Part of the Ramsar-listed Peel-Harvey Estuary, Jeegarnyeejip Island is an important sanctuary for migratory birds, some of which travel all the way from Siberia to breed.
“We don’t often need to plan a boating trip alongside a planting day, but that separation from the mainland is exactly why it’s such a haven for native wildlife, away from predators like feral cats and foxes,” explained Greening Australia’s Ruth Cripps.
“This is also one of few islands in the delta that is uninhabited, so protection and management of the unique environment here has been highly successful. However, some parts of the island are quite degraded, and this year’s work will help to stabilise the sandy soil and aid in weed suppression.”
Setting up for the planting day required multiple trips in a tinny by Greening Australia and Shire of Murray staff, to transport all the seedlings and tools across.

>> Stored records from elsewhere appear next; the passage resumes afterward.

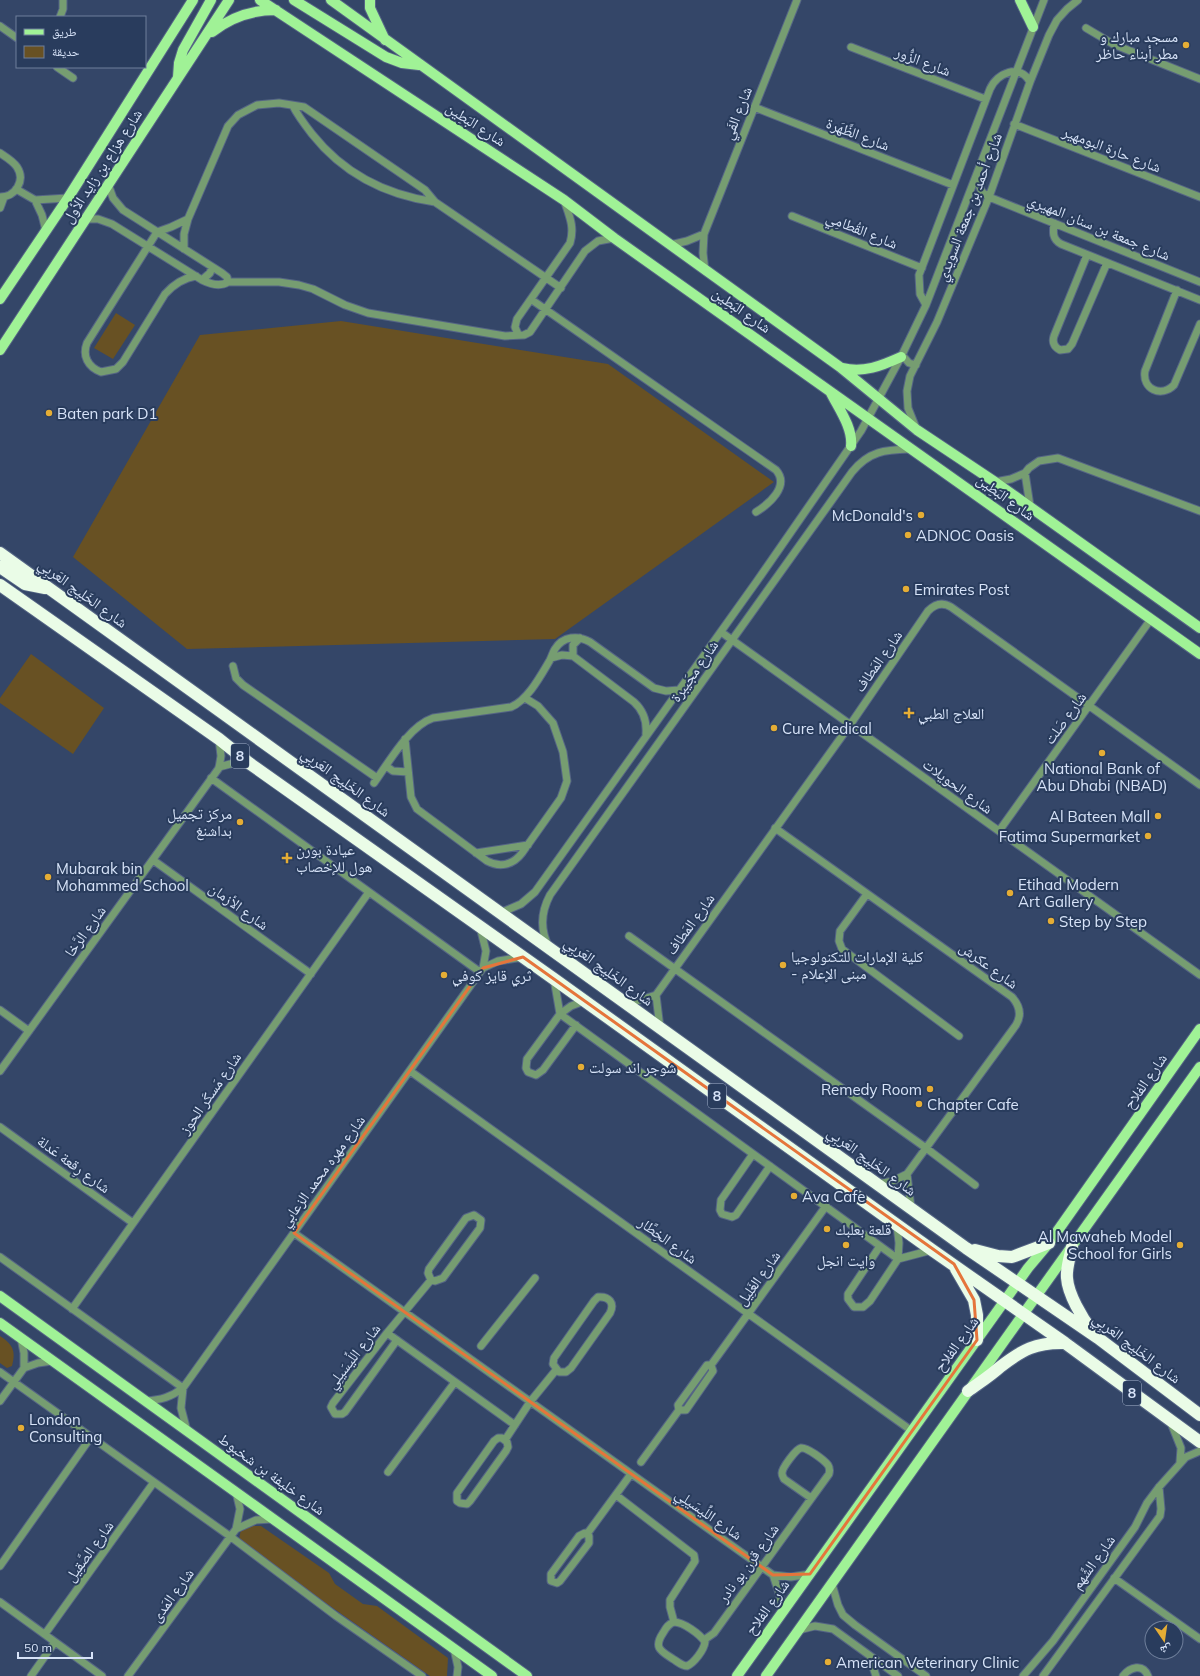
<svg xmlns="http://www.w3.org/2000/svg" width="1200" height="1676" font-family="Mulish,'Noto Naskh Arabic',sans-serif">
  <rect width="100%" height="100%" fill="#344668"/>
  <path fill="#685123" d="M 116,313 L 135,325 L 113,359 L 94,348 Z
    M 341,321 L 608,364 L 774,482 L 555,639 L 187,649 L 73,557 L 200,335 Z
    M 31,654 L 104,708 L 73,754 L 0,703 L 0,698 Z
    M 0,1336 C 13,1345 16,1350 12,1366 L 7,1368 L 0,1363 Z
    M 250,1526 L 261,1526 L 329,1573 L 335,1584 L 363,1604 L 377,1606 L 448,1658 L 447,1676 L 430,1676 L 310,1592 L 239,1540 L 241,1529 Z"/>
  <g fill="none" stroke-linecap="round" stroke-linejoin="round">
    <defs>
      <path id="minor" d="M 60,17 L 63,9 L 63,0
        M 0,26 L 17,38
        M 1086,28 L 1113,44 L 1200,79
        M 851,47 L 985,99
        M 57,67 L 73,78
        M 293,106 C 298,116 305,125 312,134 C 343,173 386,195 435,202
        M 754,107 L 953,185
        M 1014,124 L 1200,197
        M 0,153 C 6,157 13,161 17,167 C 26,181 15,197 0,197
        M 976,178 L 982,192 L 989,197 L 1200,282
        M 108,184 L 113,198 L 123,210 L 222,273 L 227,277 L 228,282
        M 16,189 L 35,200 L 68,198
        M 35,200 L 42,215 L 46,231
        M 0,208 L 4,197
        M 792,216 L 922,268
        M 85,219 L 98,219 L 112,224 L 202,280 C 210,284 220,287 228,282 L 279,282 L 299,285 L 313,289 L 345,305 L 368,313 L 505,336 L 524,335 L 530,332 L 585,251 L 598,241 L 614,238
        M 188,219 L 171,227 L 157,232 L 87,343 C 82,356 88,367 101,372 L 116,369 L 123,362 L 165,294 C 174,284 183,278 196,276
        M 1054,223 C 1053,232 1052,239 1061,244 L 1200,300
        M 670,245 L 687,241 L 704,234
        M 184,249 L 184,234 L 188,219 L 228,126 L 238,115 L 257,105 L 279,103 L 304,107 L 425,190 L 435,202 L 561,288
        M 1087,255 L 1054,336 C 1052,342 1054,347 1060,350 L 1068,349 L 1072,344 L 1107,263
        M 705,271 L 703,253 L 704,234 L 797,0
        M 202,280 L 210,273 L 212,267
        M 1177,290 L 1145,371 C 1142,389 1161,398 1174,385 L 1200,324
        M 532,300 L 776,470 C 790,486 769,504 756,512
        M 926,305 L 920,294 L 919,275 L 990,89 C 997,73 1020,63 1030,82
        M 518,334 L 515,327 L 517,319 L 570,243 C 575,227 569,215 564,200
        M 902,355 L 909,363 L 916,365
        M 916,428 L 908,408 L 907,391 L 910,376 L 937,322 L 989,197 L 1030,82 L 1049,35 L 1057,20 L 1067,9 L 1078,0
        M 1025,473 L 1030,506
        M 995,482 L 1011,479 L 1025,473 L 1029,468 L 1039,461 L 1058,458 L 1200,511
        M 721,632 L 1200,975
        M 573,656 L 573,645 L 580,638
        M 551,658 L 562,655 L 573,656 L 634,702 C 644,711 647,721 646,734
        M 233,666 L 236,678 L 243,685 L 377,778
        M 405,739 L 411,797 L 417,809 L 487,861 C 500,868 513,865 522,853 L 561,798 L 567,781 L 563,752 L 553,723 L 538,706 L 525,698
        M 386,766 L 393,771 L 408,772
        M 219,767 L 234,763 L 247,763
        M 211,778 L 480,972
        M 374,783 C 389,762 409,726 433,718 L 511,707 C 528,700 541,675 550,660 C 552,656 553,652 555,649 C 563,636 578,635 590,642 L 654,688 L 666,691 L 679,690
        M 775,828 L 1012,997 C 1020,1006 1022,1015 1016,1025 L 907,1174 L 893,1181 L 878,1184
        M 999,831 L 1151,619
        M 476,853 L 528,845
        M 153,860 L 311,974
        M 867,894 L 840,931 L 839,941 L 842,949 L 959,1036
        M 500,913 L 521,904 L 535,892 L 757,581 L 861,431 L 901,357 L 926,305 L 1044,0
        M 629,936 L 926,1148 L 975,1185
        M 549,947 C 540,930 541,912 550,895 L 852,472 C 870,450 886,450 912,449
        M 483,968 L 498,961 L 523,957
        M 554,979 L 560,1014
        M 656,995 L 660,1028
        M 627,1004 L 656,995 L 850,725 L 928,611 C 935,604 943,602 951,607 L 1200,785
        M 0,1010 L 29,1031
        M 560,1014 L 898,1259
        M 576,1025 L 543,1070 L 536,1075 L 528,1072 L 526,1068 L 527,1059 L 560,1014 L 571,1006 L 584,1001
        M 0,1071 L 219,768 L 221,756 L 219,739
        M 410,1071 L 912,1431
        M 0,1127 L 133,1223
        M 753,1154 L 721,1200 L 720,1210 L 722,1214 L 732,1217 L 736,1215 L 770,1166
        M 907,1174 L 911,1208
        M 474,1215 L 481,1220 L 480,1228 L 443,1278 L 435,1281 L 431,1280 L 428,1273 L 429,1269 L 466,1218 Z
        M 294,1233 L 773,1575 L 791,1577 L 810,1574
        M 880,1246 L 848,1294 L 848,1299 L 854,1307 L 863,1307 L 870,1301 L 898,1259 L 899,1243 L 897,1226
        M 0,1257 L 183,1388
        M 898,1259 L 932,1250
        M 598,1297 C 609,1296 615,1303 610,1313 L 571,1368 L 566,1372 L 559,1372 L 553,1364 L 554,1358 L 594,1301 Z
        M 72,1309 L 369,892
        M 387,1333 L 515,1425
        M 21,1338 L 24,1353 L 24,1368
        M 397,1340 L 345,1412 L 342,1414 L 335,1414 L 331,1407 L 333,1403 L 387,1333 L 431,1280
        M 481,1346 L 535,1278
        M 707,1365 L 711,1365 L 713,1371 L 686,1410 L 679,1410 L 678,1405 Z
        M 711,1365 L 826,1206
        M 0,1372 L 231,1537 L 336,1616 L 422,1676
        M 183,1388 L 181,1408 L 187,1431
        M 0,1401 L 24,1368 L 38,1363 L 52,1361
        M 146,1401 C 161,1400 171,1397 183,1388 L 483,968 L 486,951 L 480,927
        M 1171,1423 L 1181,1448 L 1180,1462
        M 498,1438 L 502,1438 L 507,1442 L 508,1447 L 506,1451 L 470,1501 L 467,1504 L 460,1503 L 457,1501 L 457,1493 L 494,1441 Z
        M 505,1440 L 530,1402 L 556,1370
        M 641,1462 L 679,1410
        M 388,1472 L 455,1382
        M 616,1495 L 694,1555 L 695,1561 L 670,1600 L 670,1607 L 674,1622
        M 236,1529 L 256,1520 L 273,1519
        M 585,1533 L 589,1536 L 589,1543 L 560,1581 L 557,1583 L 551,1581 L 551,1574 L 579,1536 Z
        M 587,1534 L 631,1474
        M 0,1566 L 91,1437
        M 773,1575 L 779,1593 L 783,1610
        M 1114,1578 L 1200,1639
        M 832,1584 L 838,1605 L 843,1615 L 855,1625 L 926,1676
        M 0,1602 L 102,1676
        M 674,1622 C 683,1622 700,1634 705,1642 C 704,1650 694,1663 687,1666 C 682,1666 678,1662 673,1659 C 661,1651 653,1648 663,1633 C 666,1628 668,1624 674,1622 Z
        M 799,1630 L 815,1626 L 833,1629 L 898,1676
        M 45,1634 L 154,1482
        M 704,1640 L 714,1633 L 829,1474 C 830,1470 830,1468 828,1465 C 824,1460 807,1447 801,1448 C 796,1449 782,1468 782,1473 C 782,1476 783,1476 784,1479 L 811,1498
        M 454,1649 L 458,1667 L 457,1676
        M 869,1655 L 876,1676
        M 31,1676 L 55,1642
        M 128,1676 L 236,1529 L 240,1509 L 236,1492
        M 1023,1676 L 1053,1641 L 1135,1527 L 1147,1503 L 1159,1487 L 1186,1457 L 1200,1451
        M 1043,1676 L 1160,1516 L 1161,1509 L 1159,1487
        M 1123,1676 C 1130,1667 1143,1663 1148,1676"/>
      <path id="major" d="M 260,0 L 564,200 L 614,238 L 1200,654
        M 294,0 L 386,57 L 402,63 L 419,65
        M 331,0 L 840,367 L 917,430 L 995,482 L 1200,628
        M 370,0 L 370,8 L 385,40
        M 1020,0 L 1033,27
        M 212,32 C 231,17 252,10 276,10
        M 178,77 L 179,63 L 183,50 L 211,0
        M 0,299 L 68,198 L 193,0
        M 0,350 L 229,0
        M 842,368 C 864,373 881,366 901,357
        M 831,393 C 839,409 853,428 851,446
        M 0,1296 L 527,1676
        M 0,1323 L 492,1676
        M 737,1676 L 1028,1268 L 1049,1243 L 1200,1029
        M 766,1676 C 910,1472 1055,1270 1200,1067"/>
      <path id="highway" d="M 0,553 L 966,1248 L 1098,1338 L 1200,1415
        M 0,567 L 25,584 L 45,588
        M 0,585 L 219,739 L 249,763 L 554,979 L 932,1250 L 1065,1343 L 1200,1442
        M 1072,1247 C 1070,1257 1066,1268 1067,1278 C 1068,1294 1082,1318 1092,1331
        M 975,1250 L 998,1256 L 1012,1257 L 1049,1243
        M 956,1269 L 974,1300 L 977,1315 L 977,1340
        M 968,1391 C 979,1383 990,1376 1000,1367 C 1022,1350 1036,1342 1065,1343"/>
    </defs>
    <use href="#minor" stroke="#556585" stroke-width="9"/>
    <use href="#major" stroke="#556585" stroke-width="12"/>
    <use href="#highway" stroke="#556585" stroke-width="14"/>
    <use href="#minor" stroke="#769d71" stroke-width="7"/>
    <use href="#major" stroke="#a0f296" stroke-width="10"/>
    <use href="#highway" stroke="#eafce7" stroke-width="12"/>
  </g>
  <path fill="none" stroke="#e5753b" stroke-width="3" stroke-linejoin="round" d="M 523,957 L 954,1264 L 974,1300 L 977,1340 L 810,1574 L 773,1575 L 294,1233 L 483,968 Z"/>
  <g fill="#e5ad35" stroke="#293c5d" stroke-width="1.5">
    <circle cx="1186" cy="45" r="4"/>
    <circle cx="49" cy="413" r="4"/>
    <circle cx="921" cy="515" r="4"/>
    <circle cx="908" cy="535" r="4"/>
    <circle cx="906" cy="589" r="4"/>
    <path d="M907 707h4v4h4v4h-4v4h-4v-4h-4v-4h4z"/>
    <circle cx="774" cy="728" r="4"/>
    <circle cx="1102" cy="753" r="4"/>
    <circle cx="1158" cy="816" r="4"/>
    <circle cx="240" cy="822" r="4"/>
    <circle cx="1148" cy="836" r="4"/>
    <path d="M285 852h4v4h4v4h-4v4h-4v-4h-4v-4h4z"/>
    <circle cx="48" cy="877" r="4"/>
    <circle cx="1010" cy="893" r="4"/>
    <circle cx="1051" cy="921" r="4"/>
    <circle cx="783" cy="965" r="4"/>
    <circle cx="444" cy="975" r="4"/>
    <circle cx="581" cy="1067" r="4"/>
    <circle cx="930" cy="1089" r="4"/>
    <circle cx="919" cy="1104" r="4"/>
    <circle cx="794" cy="1196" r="4"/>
    <circle cx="827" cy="1229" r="4"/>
    <circle cx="846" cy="1245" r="4"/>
    <circle cx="1180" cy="1245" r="4"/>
    <circle cx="21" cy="1428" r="4"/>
    <circle cx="828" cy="1662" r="4"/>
  </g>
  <g text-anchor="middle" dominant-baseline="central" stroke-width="4" stroke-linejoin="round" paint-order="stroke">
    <g fill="#293c5d" stroke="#a3b1ca" stroke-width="1">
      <rect x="231" y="744" width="18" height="24" rx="3"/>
      <rect x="708" y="1084" width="18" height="24" rx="3"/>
      <rect x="1123" y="1381" width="18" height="24" rx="3"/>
    </g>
    <g font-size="14" font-weight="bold" fill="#d7e3f8">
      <text x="240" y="756">8</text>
      <text x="717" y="1096">8</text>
      <text x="1132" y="1393">8</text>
    </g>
    <g font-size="15" fill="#d7e3f8" stroke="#293c5d" text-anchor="start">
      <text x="1178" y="36" text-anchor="end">مسجد مبارك و<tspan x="1178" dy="17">مطر أبناء حاظر</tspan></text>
      <text x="57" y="413">Baten park D1</text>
      <text x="913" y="515" text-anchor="end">McDonald's</text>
      <text x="916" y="535">ADNOC Oasis</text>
      <text x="914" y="589">Emirates Post</text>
      <text x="918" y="713">العلاج الطبي</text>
      <text x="782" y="728">Cure Medical</text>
      <text x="1102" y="768" text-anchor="middle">National Bank of<tspan x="1102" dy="17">Abu Dhabi (NBAD)</tspan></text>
      <text x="232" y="813" text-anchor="end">مركز تجميل<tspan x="232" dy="17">بداشنغ</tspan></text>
      <text x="1150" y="816" text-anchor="end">Al Bateen Mall</text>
      <text x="1140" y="836" text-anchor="end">Fatima Supermarket</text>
      <text x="296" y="849">عيادة بورن<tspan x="296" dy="17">هول للإخصاب</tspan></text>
      <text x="56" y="868">Mubarak bin<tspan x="56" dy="17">Mohammed School</tspan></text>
      <text x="1018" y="884">Etihad Modern<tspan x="1018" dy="17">Art Gallery</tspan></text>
      <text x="1059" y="921">Step by Step</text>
      <text x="791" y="956">كلية الإمارات للتكنولوجيا<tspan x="791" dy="17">- مبنى الإعلام</tspan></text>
      <text x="452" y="975">ثري قايز كوفي</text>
      <text x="589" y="1067">شوجر اند سولت</text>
      <text x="922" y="1089" text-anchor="end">Remedy Room</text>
      <text x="927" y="1104">Chapter Cafe</text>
      <text x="802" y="1196">Ava Cafe</text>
      <text x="835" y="1229">قلعة بعلبك</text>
      <text x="1172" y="1236" text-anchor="end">Al Mawaheb Model<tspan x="1172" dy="17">School for Girls</tspan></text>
      <text x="846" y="1260" text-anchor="middle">وايت انجل</text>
      <text x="29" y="1419">London<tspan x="29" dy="17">Consulting</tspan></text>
      <text x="836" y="1662">American Veterinary Clinic</text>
    </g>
    <g font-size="15" fill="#d7e3f8" stroke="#293c5d">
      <text transform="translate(923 61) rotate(21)">شارع الزُّور</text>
      <text transform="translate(737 113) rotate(-68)">شارع الفَي</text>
      <text transform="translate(476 124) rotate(33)">شارع البَطِين</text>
      <text transform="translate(858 134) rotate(21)">شارع الظَّهَرة</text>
      <text transform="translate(1112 149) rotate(21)">شارع حارة البومهير</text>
      <text transform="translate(102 166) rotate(-57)">شارع هزاع بن زايد الأول</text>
      <text transform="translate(969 207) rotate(-69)">شارع أحمد بن جمعة السويدي</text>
      <text transform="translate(1099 227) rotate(22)">شارع جمعة بن سنان المهيري</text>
      <text transform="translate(862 230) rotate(22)">شارع القُطامِي</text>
      <text transform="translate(742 310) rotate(35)">شارع البَطِين</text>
      <text transform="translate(1006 497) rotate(36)">شارع البَطِين</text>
      <text transform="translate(83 593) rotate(36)">شارع الخَلِيج العَربِي</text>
      <text transform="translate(878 661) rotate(-55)">شارع المَطاف</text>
      <text transform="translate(694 671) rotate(-55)">شارع مجَيبرة</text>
      <text transform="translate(1065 718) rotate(-54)">شارع صَلت</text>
      <text transform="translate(346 782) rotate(36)">شارع الخَلِيج العَربِي</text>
      <text transform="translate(958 786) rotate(36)">شارع الحويلات</text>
      <text transform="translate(239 906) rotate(36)">شارع الأزمان</text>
      <text transform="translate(690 924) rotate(-54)">شارع المَطاف</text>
      <text transform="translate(85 931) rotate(-54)">شارع الرَّخا</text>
      <text transform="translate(989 965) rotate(36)">شارع عكرش</text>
      <text transform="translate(609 971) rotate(36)">شارع الخَلِيج العَربِي</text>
      <text transform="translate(1145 1081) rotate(-55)">شارع الفلاح</text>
      <text transform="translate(210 1093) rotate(-55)">شارع مَسكَر الحوز</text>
      <text transform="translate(872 1161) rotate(36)">شارع الخَلِيج العَربِي</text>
      <text transform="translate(74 1164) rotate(36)">شارع رِقعة عَدلة</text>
      <text transform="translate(322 1171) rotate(-54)">شارع مهره محمد الزعابي</text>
      <text transform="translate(668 1240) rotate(36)">شارع الخِطَّار</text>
      <text transform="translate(758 1278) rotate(-54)">شارع الغَلِيل</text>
      <text transform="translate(956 1344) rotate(-54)">شارع الفلاح</text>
      <text transform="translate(1137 1348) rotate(37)">شارع الخَلِيج العَربِي</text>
      <text transform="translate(353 1356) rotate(-52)">شارع اللِّيسَيلِي</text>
      <text transform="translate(272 1474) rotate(36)">شارع خليفة بن شخبوط</text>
      <text transform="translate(709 1514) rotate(35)">شارع اللِّيسَيلِي</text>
      <text transform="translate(89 1551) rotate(-54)">شارع الصَّقِيل</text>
      <text transform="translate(1093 1562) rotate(-54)">شارع الشَّهم</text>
      <text transform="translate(748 1563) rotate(-54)">شارع قرن بو نادر</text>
      <text transform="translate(172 1595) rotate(-54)">شارع المَدى</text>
      <text transform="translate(767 1607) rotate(-54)">شارع الفلاح</text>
    </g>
  </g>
  <rect x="16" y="16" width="130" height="52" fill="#293c5d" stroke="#6f7f9b"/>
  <rect x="24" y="29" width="20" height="6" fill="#a0f296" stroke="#6f7f9b"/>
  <text x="52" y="36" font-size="12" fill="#d7e3f8">طريق</text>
  <rect x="24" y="46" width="20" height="12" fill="#685123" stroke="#6f7f9b"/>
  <text x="52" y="56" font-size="12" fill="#d7e3f8">حديقة</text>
  <g transform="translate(1164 1640) rotate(167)"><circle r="19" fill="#293c5d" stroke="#6f7f9b"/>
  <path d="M0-3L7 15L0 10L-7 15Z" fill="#e5ad35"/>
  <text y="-6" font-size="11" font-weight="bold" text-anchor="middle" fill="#d7e3f8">ش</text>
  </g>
  <path d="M18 1652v6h74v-6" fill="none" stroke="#d7e3f8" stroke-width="2"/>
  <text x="24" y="1652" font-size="12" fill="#d7e3f8" stroke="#293c5d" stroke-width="3" paint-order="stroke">50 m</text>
</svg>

The planting on Jeegarnyeejip Island is one of many occurring along the Harvey, Serpentine and Murray rivers this winter through the Alcoa Foundation-funded Three Rivers One Estuary Initiative with Greening Australia. In total this year, this partnership will plant nearly 16,000 seedlings in priority revegetation areas along the three rivers. By the end of the three-year partnership in October, more than 42,000 seedlings will have been planted in these important areas.
Plantings are designed to provide habitat to local fauna, stabilise embankments, increase biodiversity, filter runoff and cool water temperatures to improve the health of these river systems.
According to Shire of Murray President Cr. David Bolt, the Shire is always obliging in supporting Greening Australia and Alcoa’s efforts: “A community priority and focus area of the Shire especially over the next ten years, is the protection and enhancement of our environment and it is through collaboration with our community and stakeholders such as Greening Australia and Alcoa, that we will be most effective in the achievement of this feat. Our collaborative efforts with Greening Australia and Alcoa contribute significantly to improving the health of our environment.”
Alcoa Corporate Affairs Director Jodie Read said the company was proud of the important environmental work it was supporting through this partnership with Greening Australia and of its long running association with the organisation, which dates back more than 37 years.
Besides the role Jeegarnyeejip Island plays as a refuge for wildlife, it is also home to a threatened ecological community containing the native salt-tolerant succulent, Samphire (Tecticornia sp.).
The tree-planters were treated to a wildlife show as they worked, spotting dolphins, pelicans, osprey, black swans, and spoonbills.